DATASET SECTION
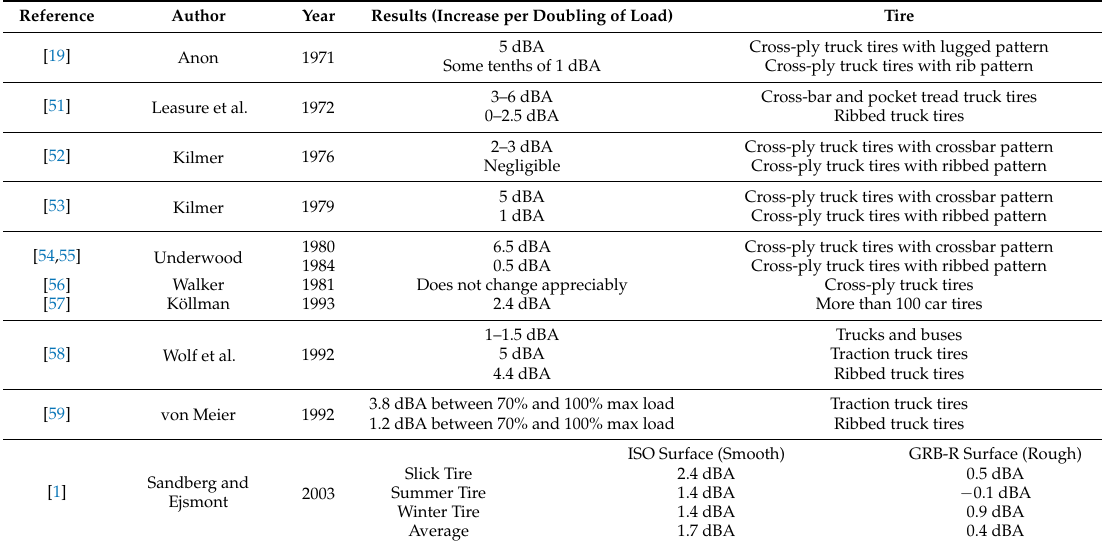
Table 4. Influence of tire load on TPIN (summarized from Sandberg and Ejsmont, 2002 [1]).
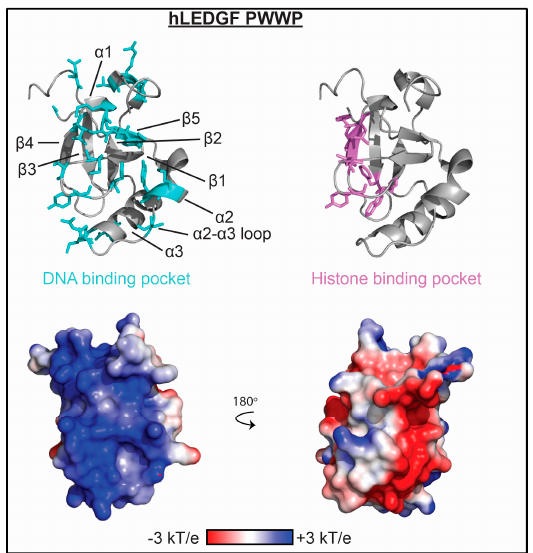
Figure 4. The molecular mechanism of PWWP association with nucleic acid. Residues determined to be important for binding nucleic acid as mapped by NMR spectroscopy and/or mutagenesis are shown as cyan sticks on ribbon representations of the LEDGF PWWP structure (PDBID 4FU6). Residues important for histone binding are shown as violet sticks. Corresponding representation of the electrostatic surface (determined using the APBS plug-in in pymol) is shown in two orientations. Unlike PHD fingers and BDs, the mode of DNA binding appears to be largely conserved among PWWP domains for which structural data is available. Primarily NMR spectroscopy studies have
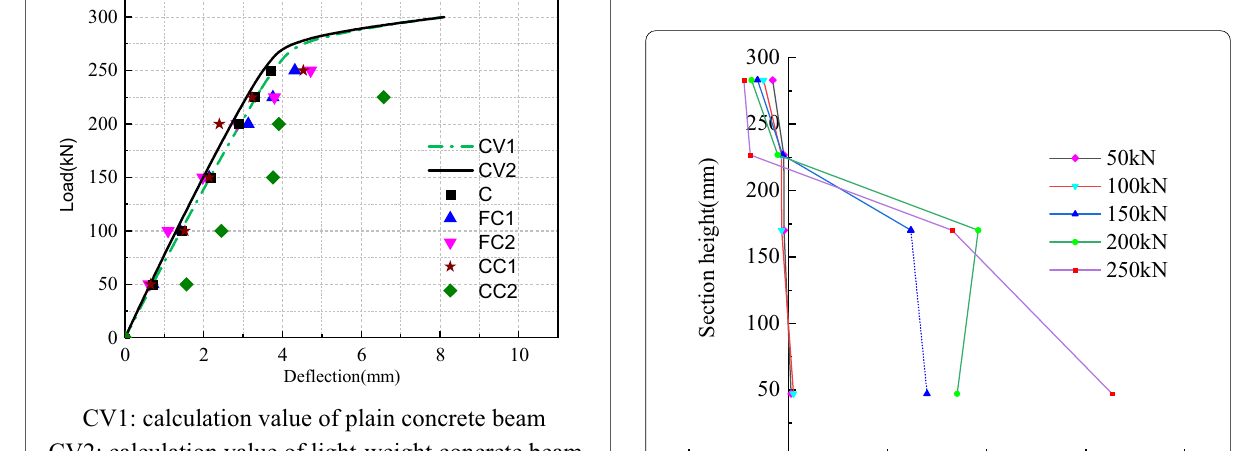
Fig.6 Load deflection of concrete beams. CV1 calculation value of plain concrete beam, CV2 calculation value of lightweight concrete beam. Fig. 7 Distribution of ceramic concrete strain along section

DIRECTIONS FOR THIS TASK
The answer is the full listing above, repeated exactly, with its pictures removed.

RESULT
Table 4. Influence of tire load on TPIN (summarized from Sandberg and Ejsmont, 2002 [1]).
Figure 4. The molecular mechanism of PWWP association with nucleic acid. Residues determined to be important for binding nucleic acid as mapped by NMR spectroscopy and/or mutagenesis are shown as cyan sticks on ribbon representations of the LEDGF PWWP structure (PDBID 4FU6). Residues important for histone binding are shown as violet sticks. Corresponding representation of the electrostatic surface (determined using the APBS plug-in in pymol) is shown in two orientations. Unlike PHD fingers and BDs, the mode of DNA binding appears to be largely conserved among PWWP domains for which structural data is available. Primarily NMR spectroscopy studies have
Fig.6 Load deflection of concrete beams. CV1 calculation value of plain concrete beam, CV2 calculation value of lightweight concrete beam. Fig. 7 Distribution of ceramic concrete strain along section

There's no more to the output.